Focus Turns To Inflation
With customer behavior normalizing post COVID, the focus is now rapidly turning toward inflation and the real-terms squeeze in household income. For Tesco, that obviously has potential implications on the customer side of the equation, with management already noting that consumers are trading down:
What we have seen is reasonably early signs that where there are heightened levels of inflation in staples, such as bread and pasta, we are seeing the customer choose their own brand or the entry level brand variety, and to help them manage their overall basket cost .
Ken Murphy, CEO
On top of that, inflation will also feed through to the firm’s cost base, with obvious upward pressure in energy and labor costs for example, and that has contributed to profit guidance that is slightly below last year’s level.
The firm does have some levers to pull – its £ 1B, three-year cost savings program will help offset inflation a little – and FY2022 / 23 profit and cash flow guidance so far remains unchanged from the start of the fiscal year, but it is definitely something to keep an eye on as the year progresses.
Shares Still At An Undemanding Valuation
While inflation is clearly posing a challenge, it’s not all bad news here. Capital returns have been upped significantly for one, with management announcing an initial £ 500m share buyback program alongside interim FY2021 / 22 results in September. Management confirmed that £ 300m of that had been used to purchase the company’s shares as of April 2022, before committing to an additional £ 750m (~ 5% of shares in issue) before April 2023. All in, that £ 1.05B would be good for around 7% of the pre-buyback share count. Management also upped the dividend, with the 10.9 pence per share full-year payout representing about 20% growth year-on-year. The yield is currently 4.3%.
More importantly, these shares remain at a fairly undemanding valuation, currently trading at just under 12x FY2022 / 23 EPS estimates.

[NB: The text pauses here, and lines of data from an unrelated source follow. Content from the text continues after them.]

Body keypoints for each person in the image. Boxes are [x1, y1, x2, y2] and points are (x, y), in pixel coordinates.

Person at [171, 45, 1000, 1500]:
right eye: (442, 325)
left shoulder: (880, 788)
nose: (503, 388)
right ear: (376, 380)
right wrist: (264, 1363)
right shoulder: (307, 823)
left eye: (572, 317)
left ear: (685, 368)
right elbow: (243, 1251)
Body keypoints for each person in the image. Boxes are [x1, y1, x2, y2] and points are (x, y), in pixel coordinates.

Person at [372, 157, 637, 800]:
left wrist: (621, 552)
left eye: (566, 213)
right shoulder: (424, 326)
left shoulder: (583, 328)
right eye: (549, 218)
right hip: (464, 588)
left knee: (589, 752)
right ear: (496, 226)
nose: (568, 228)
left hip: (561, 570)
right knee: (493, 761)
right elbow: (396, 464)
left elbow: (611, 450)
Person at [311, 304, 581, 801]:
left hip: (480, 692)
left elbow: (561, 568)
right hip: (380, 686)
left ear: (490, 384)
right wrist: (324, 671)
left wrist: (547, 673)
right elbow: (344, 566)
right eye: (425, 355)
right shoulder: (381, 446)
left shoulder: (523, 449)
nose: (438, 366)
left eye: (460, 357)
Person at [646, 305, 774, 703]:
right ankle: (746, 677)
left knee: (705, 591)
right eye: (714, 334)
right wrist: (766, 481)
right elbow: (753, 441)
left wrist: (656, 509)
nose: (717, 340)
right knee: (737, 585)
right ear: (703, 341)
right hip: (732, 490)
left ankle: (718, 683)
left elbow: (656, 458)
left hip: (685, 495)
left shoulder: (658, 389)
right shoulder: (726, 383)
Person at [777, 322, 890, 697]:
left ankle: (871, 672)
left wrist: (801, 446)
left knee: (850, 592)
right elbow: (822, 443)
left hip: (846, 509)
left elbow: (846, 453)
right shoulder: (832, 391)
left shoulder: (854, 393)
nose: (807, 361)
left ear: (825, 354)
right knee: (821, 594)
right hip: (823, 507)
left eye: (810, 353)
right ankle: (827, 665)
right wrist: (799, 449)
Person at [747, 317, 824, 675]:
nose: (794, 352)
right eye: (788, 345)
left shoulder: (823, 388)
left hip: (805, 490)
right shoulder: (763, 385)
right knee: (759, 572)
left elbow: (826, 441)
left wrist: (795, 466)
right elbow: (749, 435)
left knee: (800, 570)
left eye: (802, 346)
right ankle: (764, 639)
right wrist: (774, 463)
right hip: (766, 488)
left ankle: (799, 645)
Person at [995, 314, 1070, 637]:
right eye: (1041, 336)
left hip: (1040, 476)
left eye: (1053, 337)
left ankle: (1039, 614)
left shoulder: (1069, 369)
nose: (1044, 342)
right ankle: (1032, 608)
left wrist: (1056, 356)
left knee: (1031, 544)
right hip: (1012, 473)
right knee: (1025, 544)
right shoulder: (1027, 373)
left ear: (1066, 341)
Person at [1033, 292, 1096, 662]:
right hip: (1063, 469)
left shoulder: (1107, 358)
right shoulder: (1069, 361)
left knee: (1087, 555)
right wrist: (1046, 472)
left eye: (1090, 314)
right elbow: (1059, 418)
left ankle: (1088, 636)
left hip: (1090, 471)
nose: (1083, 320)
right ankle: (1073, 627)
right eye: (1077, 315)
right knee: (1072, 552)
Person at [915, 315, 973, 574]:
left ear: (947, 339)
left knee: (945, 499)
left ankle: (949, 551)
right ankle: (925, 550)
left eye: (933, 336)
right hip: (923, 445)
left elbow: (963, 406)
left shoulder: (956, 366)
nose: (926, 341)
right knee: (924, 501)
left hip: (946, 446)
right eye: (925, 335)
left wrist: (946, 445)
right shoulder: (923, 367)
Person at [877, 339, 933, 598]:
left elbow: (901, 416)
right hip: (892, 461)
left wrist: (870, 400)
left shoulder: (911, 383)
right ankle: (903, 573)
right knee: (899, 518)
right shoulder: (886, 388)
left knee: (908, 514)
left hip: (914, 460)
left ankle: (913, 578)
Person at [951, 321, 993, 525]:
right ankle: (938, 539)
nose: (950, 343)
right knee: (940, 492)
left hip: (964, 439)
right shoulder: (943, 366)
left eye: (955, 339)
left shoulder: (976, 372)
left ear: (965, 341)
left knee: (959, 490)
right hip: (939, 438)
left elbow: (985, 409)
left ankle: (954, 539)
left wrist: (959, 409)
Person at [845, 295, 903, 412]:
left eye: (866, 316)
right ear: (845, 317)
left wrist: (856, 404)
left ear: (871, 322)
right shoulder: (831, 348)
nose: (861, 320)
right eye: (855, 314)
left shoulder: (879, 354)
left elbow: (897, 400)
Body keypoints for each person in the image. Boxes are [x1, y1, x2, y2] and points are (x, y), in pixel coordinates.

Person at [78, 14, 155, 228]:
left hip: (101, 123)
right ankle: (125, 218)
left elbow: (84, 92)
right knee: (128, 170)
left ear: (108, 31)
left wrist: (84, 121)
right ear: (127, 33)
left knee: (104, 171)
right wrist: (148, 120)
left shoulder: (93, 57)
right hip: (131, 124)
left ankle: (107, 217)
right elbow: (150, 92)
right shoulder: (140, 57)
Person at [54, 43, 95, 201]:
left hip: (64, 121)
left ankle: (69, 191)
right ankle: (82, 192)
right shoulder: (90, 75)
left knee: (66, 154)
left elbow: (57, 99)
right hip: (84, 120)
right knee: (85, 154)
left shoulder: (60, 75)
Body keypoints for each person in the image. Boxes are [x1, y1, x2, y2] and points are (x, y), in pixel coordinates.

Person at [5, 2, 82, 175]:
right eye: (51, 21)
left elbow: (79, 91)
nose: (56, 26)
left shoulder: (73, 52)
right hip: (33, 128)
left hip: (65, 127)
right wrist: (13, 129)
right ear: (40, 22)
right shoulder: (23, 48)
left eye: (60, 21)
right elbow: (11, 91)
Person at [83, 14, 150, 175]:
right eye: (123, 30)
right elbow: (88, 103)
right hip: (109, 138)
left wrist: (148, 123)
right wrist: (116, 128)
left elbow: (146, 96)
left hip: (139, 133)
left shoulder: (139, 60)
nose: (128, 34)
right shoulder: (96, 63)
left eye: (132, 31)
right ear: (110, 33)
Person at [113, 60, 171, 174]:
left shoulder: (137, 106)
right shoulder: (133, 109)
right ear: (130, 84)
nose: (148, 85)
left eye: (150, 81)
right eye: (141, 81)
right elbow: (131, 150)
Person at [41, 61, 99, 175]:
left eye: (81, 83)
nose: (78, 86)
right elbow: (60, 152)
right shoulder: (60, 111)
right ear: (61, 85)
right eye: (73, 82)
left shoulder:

Margins are fragile, competition with the discounters is fierce and inflation hasn’t peaked in the UK yet, but retail and bank operating profit guidance remains in place at ~ £ 2.5B and ~ £ 140m respectively, as does retail free cash flow in the £ 1.4B to £ 1.8B range. Discounting low single-digit annualized growth on top of that gets me to a fair value in the £ 2.70 per share area, around 7% higher than the current price in London trading. With implied high single-digit annualized returns in GBP terms, these shares continue to look undemanding for value investors, while the GBP’s slide versus the USD means that US-based investors can currently get British assets on the cheap. Buy.